### [RECORD LIST]
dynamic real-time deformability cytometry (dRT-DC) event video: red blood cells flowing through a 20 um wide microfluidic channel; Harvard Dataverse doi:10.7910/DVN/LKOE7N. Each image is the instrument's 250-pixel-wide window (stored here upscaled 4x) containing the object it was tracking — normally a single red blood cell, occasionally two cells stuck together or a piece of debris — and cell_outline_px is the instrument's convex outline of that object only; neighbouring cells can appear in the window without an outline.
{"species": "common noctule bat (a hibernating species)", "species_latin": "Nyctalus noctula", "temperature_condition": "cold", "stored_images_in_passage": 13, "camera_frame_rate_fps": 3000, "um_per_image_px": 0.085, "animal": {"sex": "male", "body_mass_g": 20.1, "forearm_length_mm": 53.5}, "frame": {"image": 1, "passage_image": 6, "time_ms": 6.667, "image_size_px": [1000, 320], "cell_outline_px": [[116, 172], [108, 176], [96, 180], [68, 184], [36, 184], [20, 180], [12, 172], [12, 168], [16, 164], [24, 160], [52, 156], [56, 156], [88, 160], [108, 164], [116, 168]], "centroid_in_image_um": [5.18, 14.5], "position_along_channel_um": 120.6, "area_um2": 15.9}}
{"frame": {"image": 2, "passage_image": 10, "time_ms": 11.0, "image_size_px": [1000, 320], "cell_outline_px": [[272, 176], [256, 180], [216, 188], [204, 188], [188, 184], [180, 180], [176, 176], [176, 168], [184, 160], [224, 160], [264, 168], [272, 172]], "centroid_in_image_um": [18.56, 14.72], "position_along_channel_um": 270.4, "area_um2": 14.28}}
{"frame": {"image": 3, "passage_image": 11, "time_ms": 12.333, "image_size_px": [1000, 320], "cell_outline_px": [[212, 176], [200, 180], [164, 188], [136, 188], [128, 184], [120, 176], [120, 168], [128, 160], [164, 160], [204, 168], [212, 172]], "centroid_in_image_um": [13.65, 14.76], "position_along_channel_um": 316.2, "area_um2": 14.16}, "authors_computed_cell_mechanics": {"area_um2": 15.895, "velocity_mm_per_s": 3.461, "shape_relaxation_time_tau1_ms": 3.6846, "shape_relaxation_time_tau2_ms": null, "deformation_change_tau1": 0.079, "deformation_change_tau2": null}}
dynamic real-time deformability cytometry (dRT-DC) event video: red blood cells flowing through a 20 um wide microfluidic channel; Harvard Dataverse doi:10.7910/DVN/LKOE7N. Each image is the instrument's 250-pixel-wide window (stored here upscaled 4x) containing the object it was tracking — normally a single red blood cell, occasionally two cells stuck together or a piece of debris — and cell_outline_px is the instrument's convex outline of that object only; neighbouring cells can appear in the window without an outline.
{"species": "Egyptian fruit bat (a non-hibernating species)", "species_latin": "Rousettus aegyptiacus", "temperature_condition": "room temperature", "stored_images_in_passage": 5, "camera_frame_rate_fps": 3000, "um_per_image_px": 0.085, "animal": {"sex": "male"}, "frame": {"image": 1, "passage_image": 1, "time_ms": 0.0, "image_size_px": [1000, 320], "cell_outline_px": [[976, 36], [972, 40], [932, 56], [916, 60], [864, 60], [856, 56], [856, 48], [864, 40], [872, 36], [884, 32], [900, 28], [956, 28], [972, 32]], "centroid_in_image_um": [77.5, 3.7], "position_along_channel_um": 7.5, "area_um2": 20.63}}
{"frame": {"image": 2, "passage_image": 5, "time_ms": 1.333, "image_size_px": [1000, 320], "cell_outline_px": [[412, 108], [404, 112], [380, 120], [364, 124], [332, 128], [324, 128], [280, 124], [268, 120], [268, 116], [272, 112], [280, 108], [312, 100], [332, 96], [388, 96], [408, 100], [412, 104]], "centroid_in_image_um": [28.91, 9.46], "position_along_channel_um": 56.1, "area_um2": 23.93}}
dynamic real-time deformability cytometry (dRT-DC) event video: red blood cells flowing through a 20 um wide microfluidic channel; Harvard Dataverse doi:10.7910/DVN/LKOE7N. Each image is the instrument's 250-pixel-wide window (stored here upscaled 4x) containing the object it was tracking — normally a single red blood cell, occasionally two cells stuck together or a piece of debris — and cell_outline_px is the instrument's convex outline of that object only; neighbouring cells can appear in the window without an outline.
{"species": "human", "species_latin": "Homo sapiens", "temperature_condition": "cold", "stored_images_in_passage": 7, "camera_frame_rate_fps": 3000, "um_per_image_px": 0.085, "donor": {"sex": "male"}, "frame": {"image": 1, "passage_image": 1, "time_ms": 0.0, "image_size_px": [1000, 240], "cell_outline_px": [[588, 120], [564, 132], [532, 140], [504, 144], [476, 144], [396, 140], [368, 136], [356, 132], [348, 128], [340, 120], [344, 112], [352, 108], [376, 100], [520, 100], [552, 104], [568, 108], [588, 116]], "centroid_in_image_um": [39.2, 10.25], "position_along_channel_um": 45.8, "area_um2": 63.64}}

### [WHAT THIS TASK INVOLVES]
Each line of the listing should be echoed back exactly.

### [RESPONSE TO THE TASK]
dynamic real-time deformability cytometry (dRT-DC) event video: red blood cells flowing through a 20 um wide microfluidic channel; Harvard Dataverse doi:10.7910/DVN/LKOE7N. Each image is the instrument's 250-pixel-wide window (stored here upscaled 4x) containing the object it was tracking — normally a single red blood cell, occasionally two cells stuck together or a piece of debris — and cell_outline_px is the instrument's convex outline of that object only; neighbouring cells can appear in the window without an outline.
{"species": "common noctule bat (a hibernating species)", "species_latin": "Nyctalus noctula", "temperature_condition": "cold", "stored_images_in_passage": 13, "camera_frame_rate_fps": 3000, "um_per_image_px": 0.085, "animal": {"sex": "male", "body_mass_g": 20.1, "forearm_length_mm": 53.5}, "frame": {"image": 1, "passage_image": 6, "time_ms": 6.667, "image_size_px": [1000, 320], "cell_outline_px": [[116, 172], [108, 176], [96, 180], [68, 184], [36, 184], [20, 180], [12, 172], [12, 168], [16, 164], [24, 160], [52, 156], [56, 156], [88, 160], [108, 164], [116, 168]], "centroid_in_image_um": [5.18, 14.5], "position_along_channel_um": 120.6, "area_um2": 15.9}}
{"frame": {"image": 2, "passage_image": 10, "time_ms": 11.0, "image_size_px": [1000, 320], "cell_outline_px": [[272, 176], [256, 180], [216, 188], [204, 188], [188, 184], [180, 180], [176, 176], [176, 168], [184, 160], [224, 160], [264, 168], [272, 172]], "centroid_in_image_um": [18.56, 14.72], "position_along_channel_um": 270.4, "area_um2": 14.28}}
{"frame": {"image": 3, "passage_image": 11, "time_ms": 12.333, "image_size_px": [1000, 320], "cell_outline_px": [[212, 176], [200, 180], [164, 188], [136, 188], [128, 184], [120, 176], [120, 168], [128, 160], [164, 160], [204, 168], [212, 172]], "centroid_in_image_um": [13.65, 14.76], "position_along_channel_um": 316.2, "area_um2": 14.16}, "authors_computed_cell_mechanics": {"area_um2": 15.895, "velocity_mm_per_s": 3.461, "shape_relaxation_time_tau1_ms": 3.6846, "shape_relaxation_time_tau2_ms": null, "deformation_change_tau1": 0.079, "deformation_change_tau2": null}}
dynamic real-time deformability cytometry (dRT-DC) event video: red blood cells flowing through a 20 um wide microfluidic channel; Harvard Dataverse doi:10.7910/DVN/LKOE7N. Each image is the instrument's 250-pixel-wide window (stored here upscaled 4x) containing the object it was tracking — normally a single red blood cell, occasionally two cells stuck together or a piece of debris — and cell_outline_px is the instrument's convex outline of that object only; neighbouring cells can appear in the window without an outline.
{"species": "Egyptian fruit bat (a non-hibernating species)", "species_latin": "Rousettus aegyptiacus", "temperature_condition": "room temperature", "stored_images_in_passage": 5, "camera_frame_rate_fps": 3000, "um_per_image_px": 0.085, "animal": {"sex": "male"}, "frame": {"image": 1, "passage_image": 1, "time_ms": 0.0, "image_size_px": [1000, 320], "cell_outline_px": [[976, 36], [972, 40], [932, 56], [916, 60], [864, 60], [856, 56], [856, 48], [864, 40], [872, 36], [884, 32], [900, 28], [956, 28], [972, 32]], "centroid_in_image_um": [77.5, 3.7], "position_along_channel_um": 7.5, "area_um2": 20.63}}
{"frame": {"image": 2, "passage_image": 5, "time_ms": 1.333, "image_size_px": [1000, 320], "cell_outline_px": [[412, 108], [404, 112], [380, 120], [364, 124], [332, 128], [324, 128], [280, 124], [268, 120], [268, 116], [272, 112], [280, 108], [312, 100], [332, 96], [388, 96], [408, 100], [412, 104]], "centroid_in_image_um": [28.91, 9.46], "position_along_channel_um": 56.1, "area_um2": 23.93}}
dynamic real-time deformability cytometry (dRT-DC) event video: red blood cells flowing through a 20 um wide microfluidic channel; Harvard Dataverse doi:10.7910/DVN/LKOE7N. Each image is the instrument's 250-pixel-wide window (stored here upscaled 4x) containing the object it was tracking — normally a single red blood cell, occasionally two cells stuck together or a piece of debris — and cell_outline_px is the instrument's convex outline of that object only; neighbouring cells can appear in the window without an outline.
{"species": "human", "species_latin": "Homo sapiens", "temperature_condition": "cold", "stored_images_in_passage": 7, "camera_frame_rate_fps": 3000, "um_per_image_px": 0.085, "donor": {"sex": "male"}, "frame": {"image": 1, "passage_image": 1, "time_ms": 0.0, "image_size_px": [1000, 240], "cell_outline_px": [[588, 120], [564, 132], [532, 140], [504, 144], [476, 144], [396, 140], [368, 136], [356, 132], [348, 128], [340, 120], [344, 112], [352, 108], [376, 100], [520, 100], [552, 104], [568, 108], [588, 116]], "centroid_in_image_um": [39.2, 10.25], "position_along_channel_um": 45.8, "area_um2": 63.64}}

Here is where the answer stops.